PROBLEM STATEMENT:
Exactly as written, output each of the lines below, with no images.

Page layout parsing data:

------------------------------

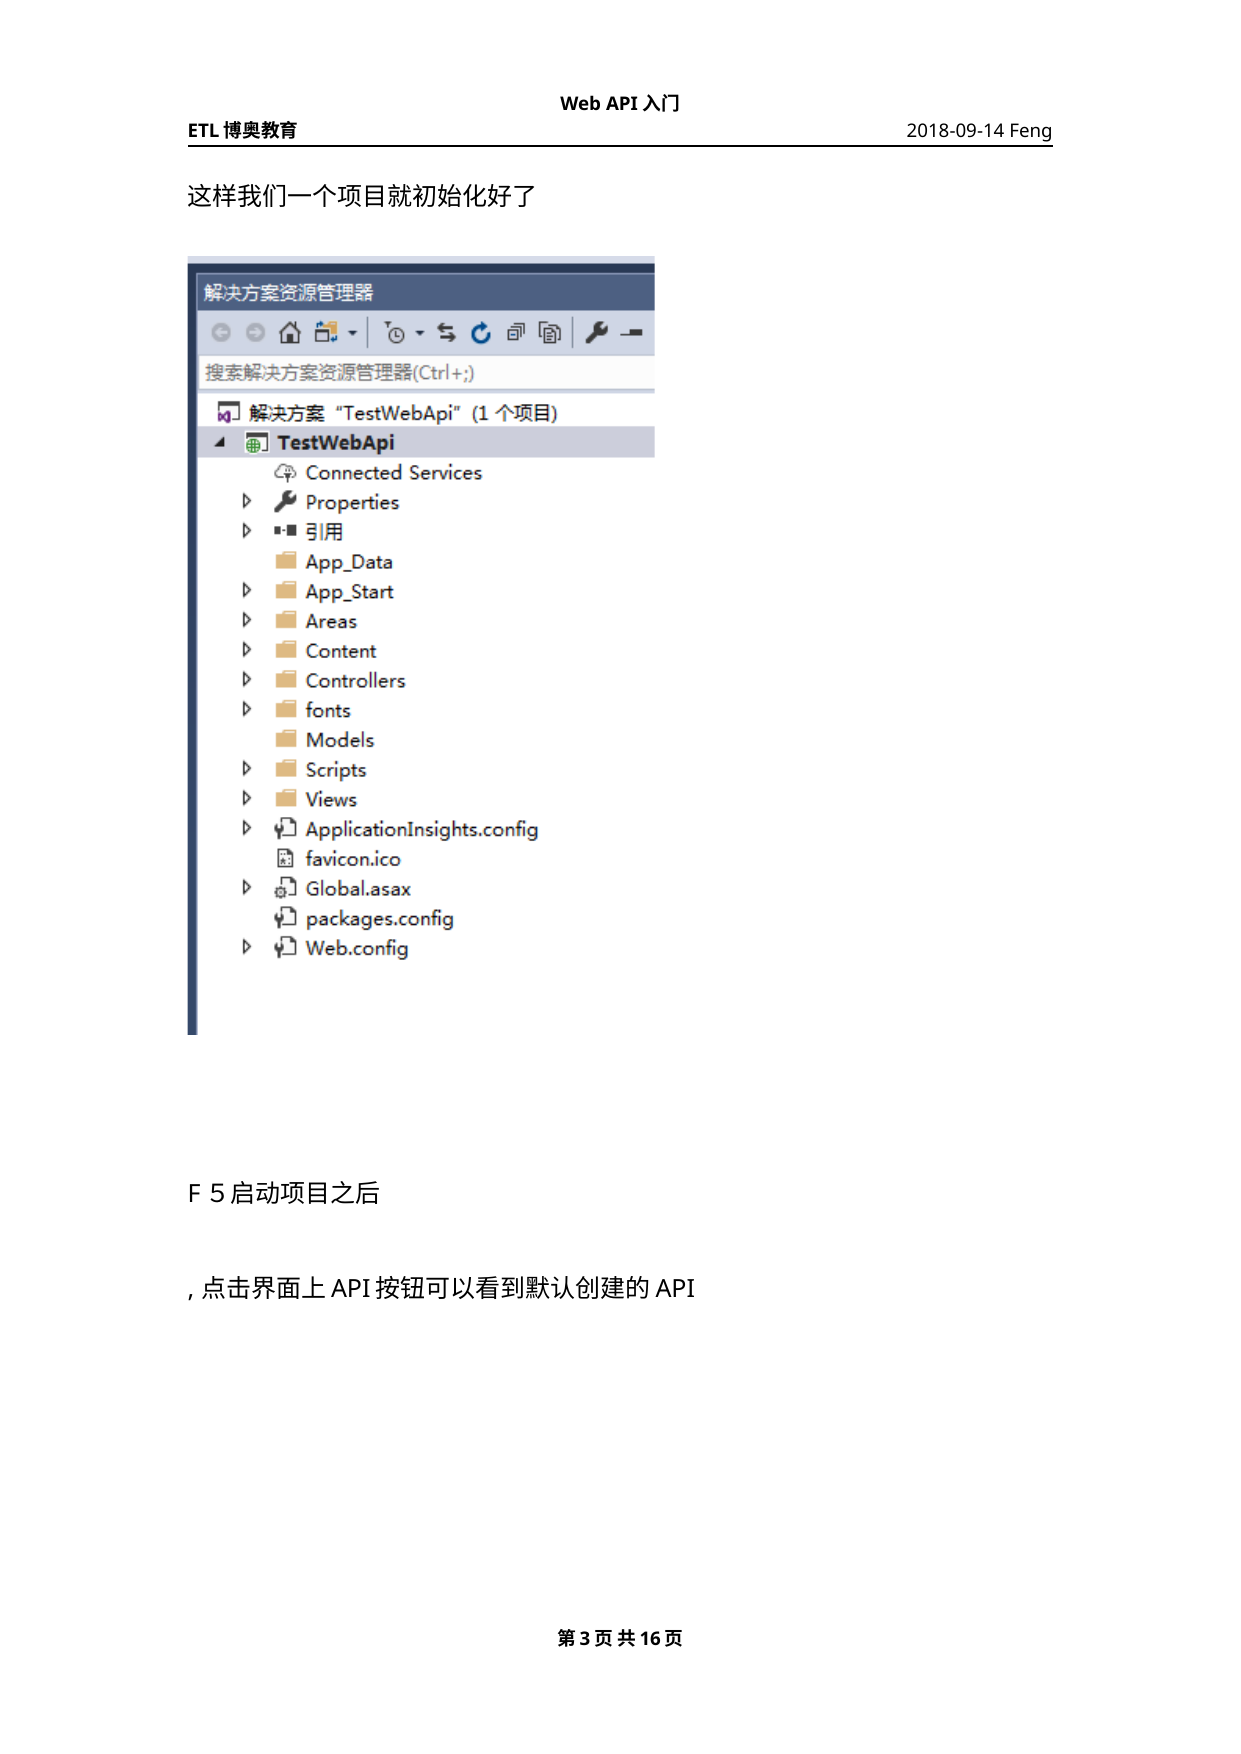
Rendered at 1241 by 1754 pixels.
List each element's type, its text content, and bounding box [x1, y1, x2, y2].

text , 点击界面上API按钮可以看到默认创建的API [187, 1254, 1053, 1319]
picture [187, 256, 655, 1035]
text 这样我们一个项目就初始化好了 [187, 162, 1053, 227]
text F５启动项目之后 [187, 1159, 1053, 1224]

------------------------------

OUTPUT FOR THIS EXERCISE:
Rendered at 1241 by 1754 pixels.
List each element's type, its text content, and bounding box [x1, y1, x2, y2].

text , 点击界面上API按钮可以看到默认创建的API [187, 1254, 1053, 1319]
picture [187, 256, 655, 1035]
text 这样我们一个项目就初始化好了 [187, 162, 1053, 227]
text F５启动项目之后 [187, 1159, 1053, 1224]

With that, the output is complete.